- _Problem requirements_
Filter out all lines without the word "labels" from the data below, please, and copy the rest.

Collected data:
:::

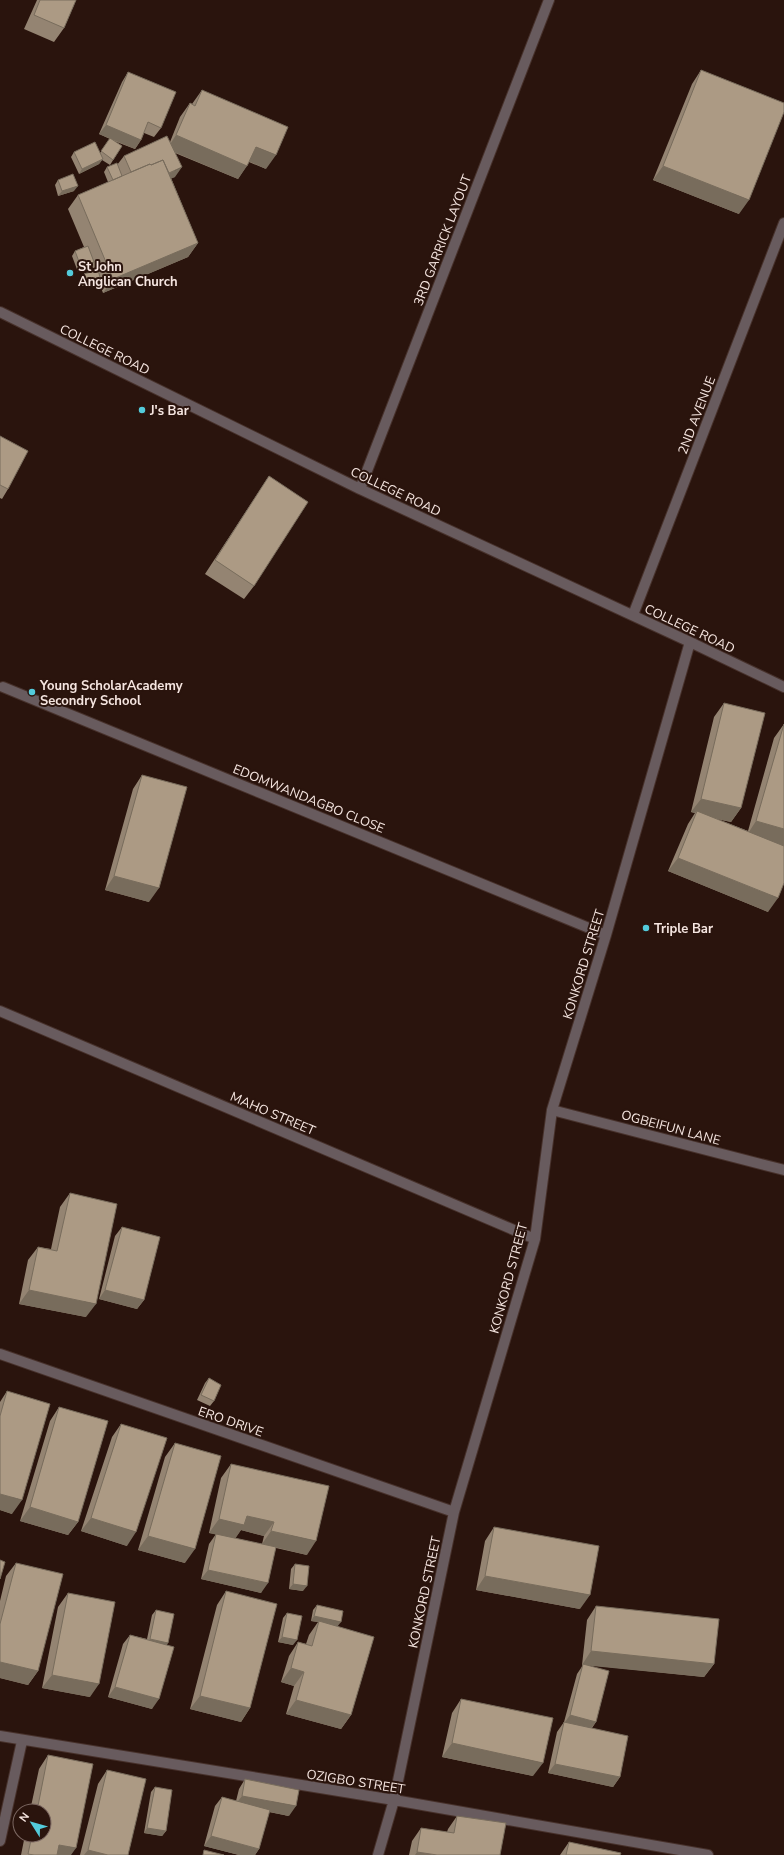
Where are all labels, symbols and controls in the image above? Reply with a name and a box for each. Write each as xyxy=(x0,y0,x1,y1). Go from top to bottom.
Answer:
street label: 3RD GARRICK LAYOUT xyxy=(410,172,476,309)
place label: St John Anglican Church xyxy=(78,258,178,291)
marker: St John Anglican Church xyxy=(65,268,75,278)
street label: COLLEGE ROAD xyxy=(57,320,153,379)
street label: 2ND AVENUE xyxy=(674,374,720,457)
place label: J's Bar xyxy=(149,402,190,420)
marker: J's Bar xyxy=(137,405,147,415)
street label: COLLEGE ROAD xyxy=(347,463,444,521)
street label: COLLEGE ROAD xyxy=(641,600,738,658)
place label: Young ScholarAcademy Secondry School xyxy=(39,677,183,710)
marker: Young ScholarAcademy Secondry School xyxy=(27,687,37,697)
street label: EDOMWANDAGBO CLOSE xyxy=(230,760,387,838)
street label: KONKORD STREET xyxy=(559,907,609,1021)
place label: Triple Bar xyxy=(654,920,714,938)
marker: Triple Bar xyxy=(641,923,651,933)
street label: MAHO STREET xyxy=(227,1088,318,1140)
street label: OGBEIFUN LANE xyxy=(619,1106,722,1150)
street label: KONKORD STREET xyxy=(486,1221,532,1336)
street label: ERO DRIVE xyxy=(196,1402,266,1441)
street label: KONKORD STREET xyxy=(404,1534,446,1650)
street label: OZIGBO STREET xyxy=(305,1765,407,1799)
north arrow xyxy=(12,1803,52,1843)
text: N xyxy=(16,1809,33,1825)

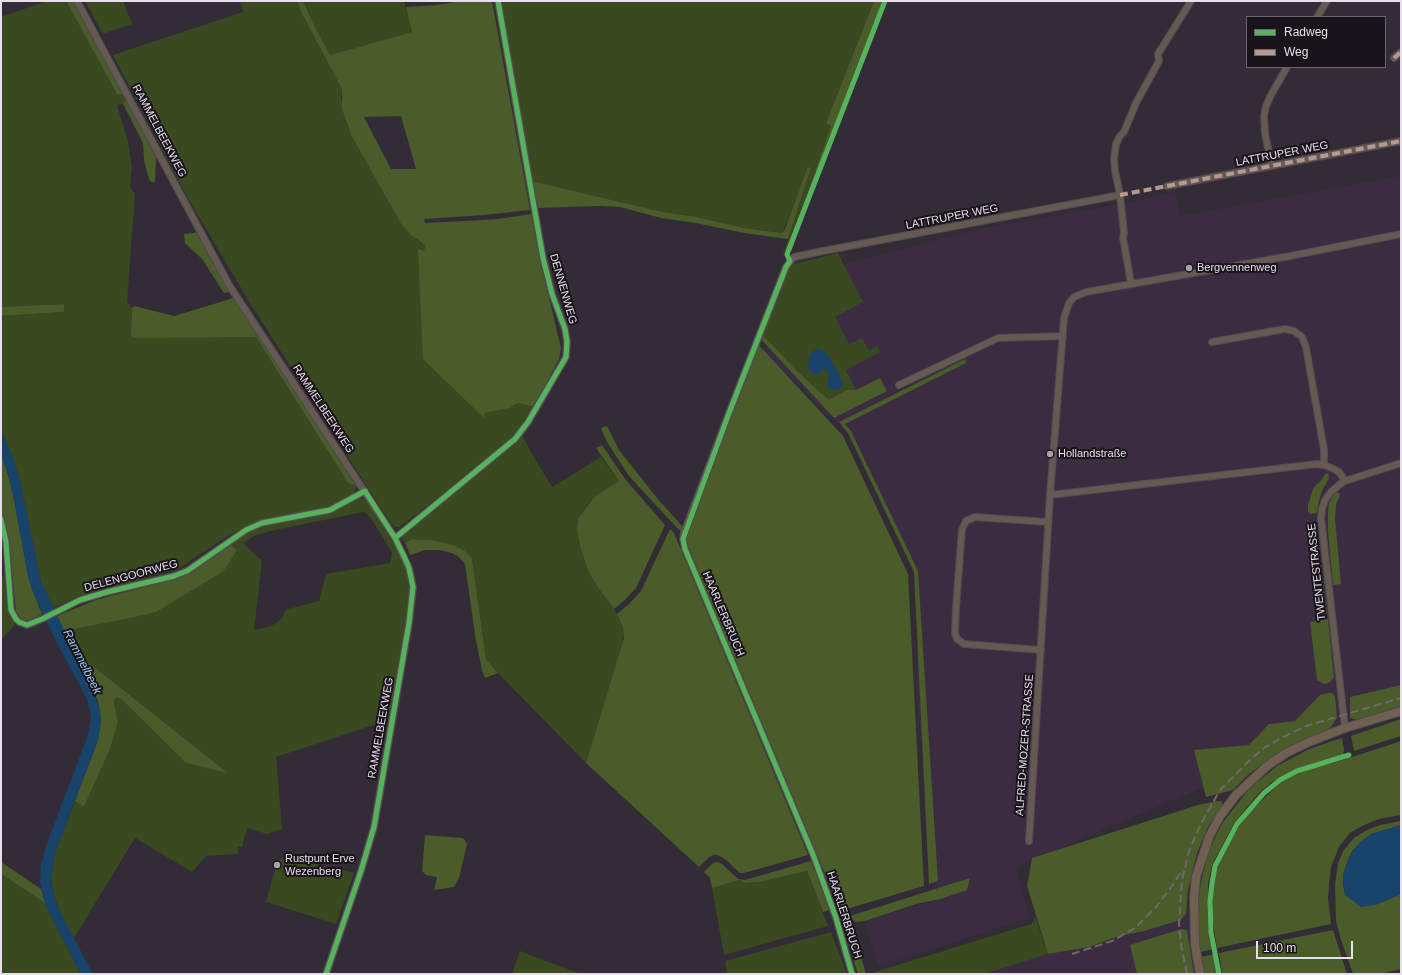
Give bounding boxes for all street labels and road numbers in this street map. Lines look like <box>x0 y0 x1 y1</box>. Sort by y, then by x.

:::

- _Response to the task_
Where are all labels, symbols and controls in the image above? Reply with a name and a box for each. Write each as xyxy=(x0,y0,x1,y1). Go from top to bottom.
Give bounding boxes for all street labels and road numbers in this street map. Lines look like <box>x0 y0 x1 y1</box>. Sort by y, then by x.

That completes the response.